Public support for the federal judge’s decision to agree on the side of 26 states against President Obama’s executive action on immigration was given a major boost Tuesday when top leaders held a joint press conference.
Texas Governor Greg Abbott, Lieutenant Governor Dan Patrick, Attorney General Ken Paxton and Senator Ted Cruz addressed the United States District Court for the Southern District of Texas’ decision on the lawsuit filed by a Texas-led coalition of 26 states.
“The decision by Judge Hanen was far more than a victory for Texas and the states who joined us,” said Governor Abbott. “This was a victory for America, for the rule of law and for the Constitution. We have a primary witness in this case and that is President Obama himself – who has 22 times acknowledged his lack of presidential power to circumvent Congress and unilaterally change the law. I am confident that as this case works its way up through the appellate process, we can – and will – win.”
“The decision from the federal court was a major victory for the rule of law,” Senator Cruz said. “All of us have reason to be proud that Texas led the way, standing up to President Obama’s illegal and unconstitutional executive amnesty. All of us have reason to be proud that our governor, Greg Abbott and our Attorney General Ken Paxton, led the way, standing up and fighting against lawlessness.”
“Had this amnesty been allowed to go into force by executive action, which we believe was illegal, I think we would have seen a new wave of thousands coming here hoping to achieve amnesty,” Lieutenant Governor Patrick stated. “We are going to continue to be vigilant. We are going to continue to maintain law enforcement on our border. National security starts with border security and border security begins in Texas.”
“The Obama Administration’s executive amnesty would have caused major repercussions in almost every facet of our state, from education to our economy to public safety,” General Paxton said. “This is about far more than the merits of any immigration plan; it’s about whether we wish to empower any president with the authority to circumvent Congress whenever the legislative battles prove too difficult.”
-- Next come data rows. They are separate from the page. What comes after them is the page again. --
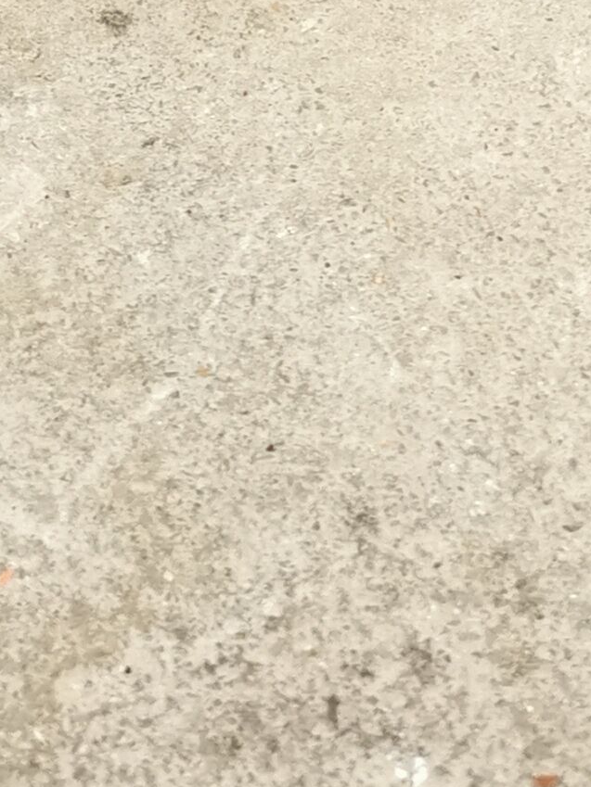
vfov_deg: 14.1
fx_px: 2640
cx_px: 245
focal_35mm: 116
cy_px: -806
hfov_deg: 12.8
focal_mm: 5.58
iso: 320
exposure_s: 1/50
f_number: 1.8
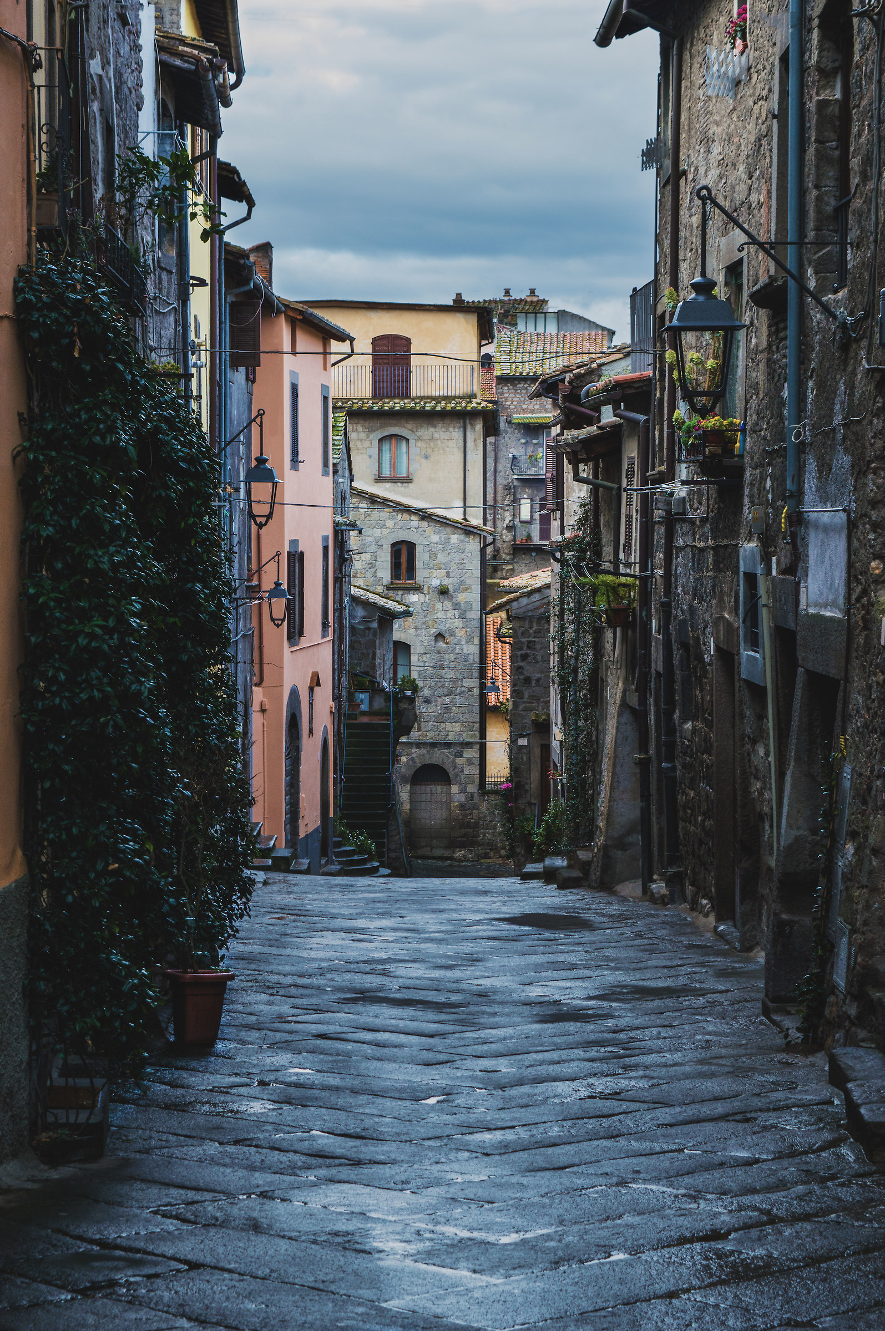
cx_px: 442
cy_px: 666
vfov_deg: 24.6
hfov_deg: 16.5
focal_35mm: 82
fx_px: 3049
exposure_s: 1/160
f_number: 10
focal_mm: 55
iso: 400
Among the 26-state coalition fighting President Obama’s attempt to unilaterally grant amnesty are Alabama, Arizona, Arkansas, Florida, Georgia, Idaho, Indiana, Kansas, Louisiana, Maine, Michigan, Mississippi, Montana, Nebraska, Nevada, North Carolina, North Dakota, Ohio, Oklahoma, South Carolina, South Dakota, Tennessee, Utah, West Virginia and Wisconsin.
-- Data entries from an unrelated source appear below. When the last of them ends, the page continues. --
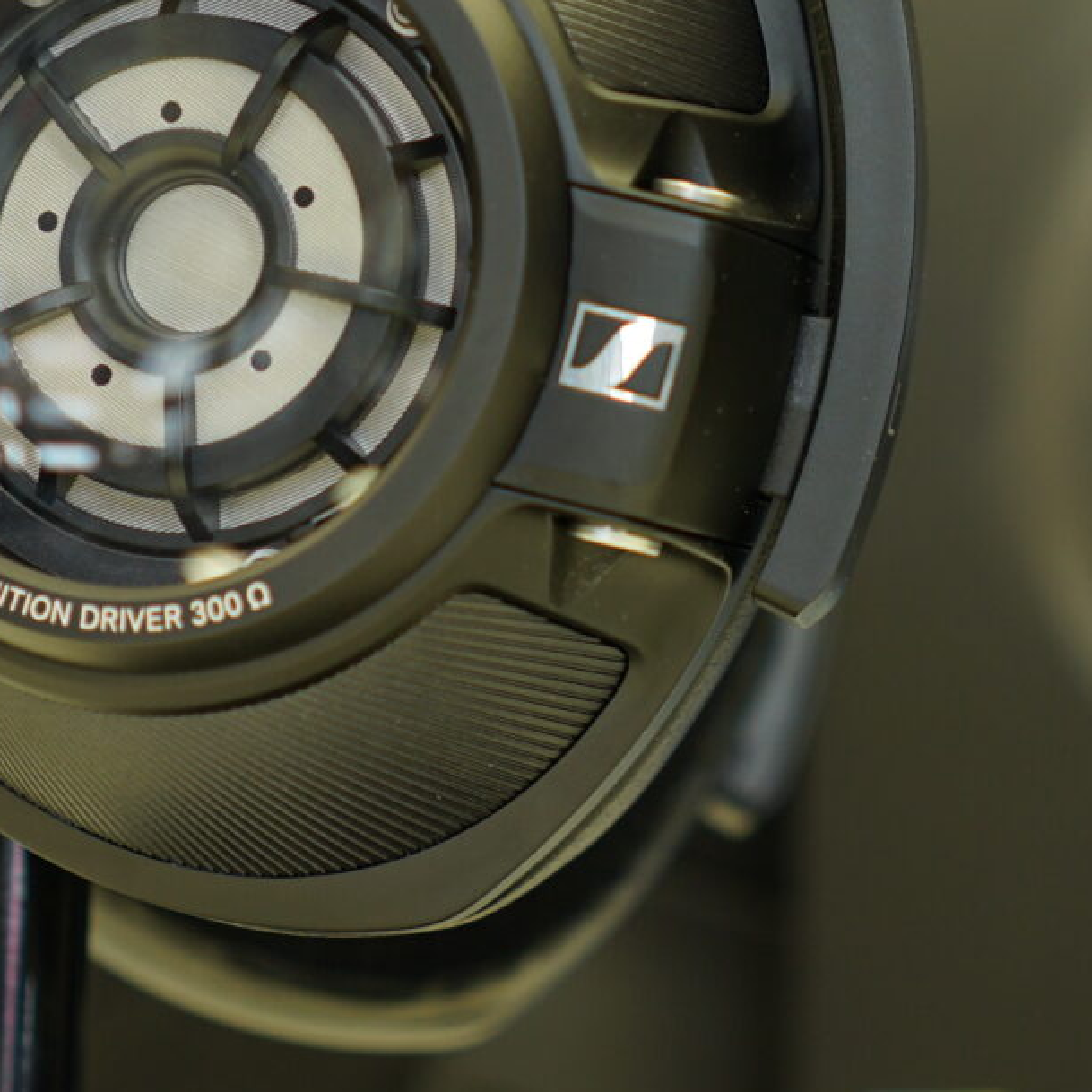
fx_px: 4461
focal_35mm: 125
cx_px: 816
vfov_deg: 13.9
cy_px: 252
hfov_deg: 13.9
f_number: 2.8
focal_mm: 35
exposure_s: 1/60
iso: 200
Mounting anger over Obama’s November 20, 2014 announcement of the action these states to file a lawsuit in U.S. District Court against the White House.
Brownsville based Judge Andrew Hanen, when deciding the case Monday, indicated the order would not take effect until legal questions were decided about Obama’s intention of providing millions of illegal immigrants access to work permits and benefits.
Abbott, who led the charge for the states opposed to Obama, as Attorney General, immediately released a statement saying “Judge Hanen’s decision rightly stops the president’s overreach in its tracks. We live in a nation governed by a system of checks and balances, and the president’s attempt to by-pass the will of the American people was successfully checked today.”
Although Judge Hanen’s 123-page ruling came shy from declaring Obama’s action unconstitutional, he did write that “once these services are provided, there will be no effective way of putting the toothpaste back in the tube should the plaintiffs ultimately prevail.”
Anger soared last November when Obama went on national television to proclaim he was bypassing Congress to put his action effecting up to 5 million illegal immigrants. Abbott argued the action was unconstitutional. If the federal government appeals this decision, it moves up to the 5th U.S. Circuit Court of Appeals in New Orleans.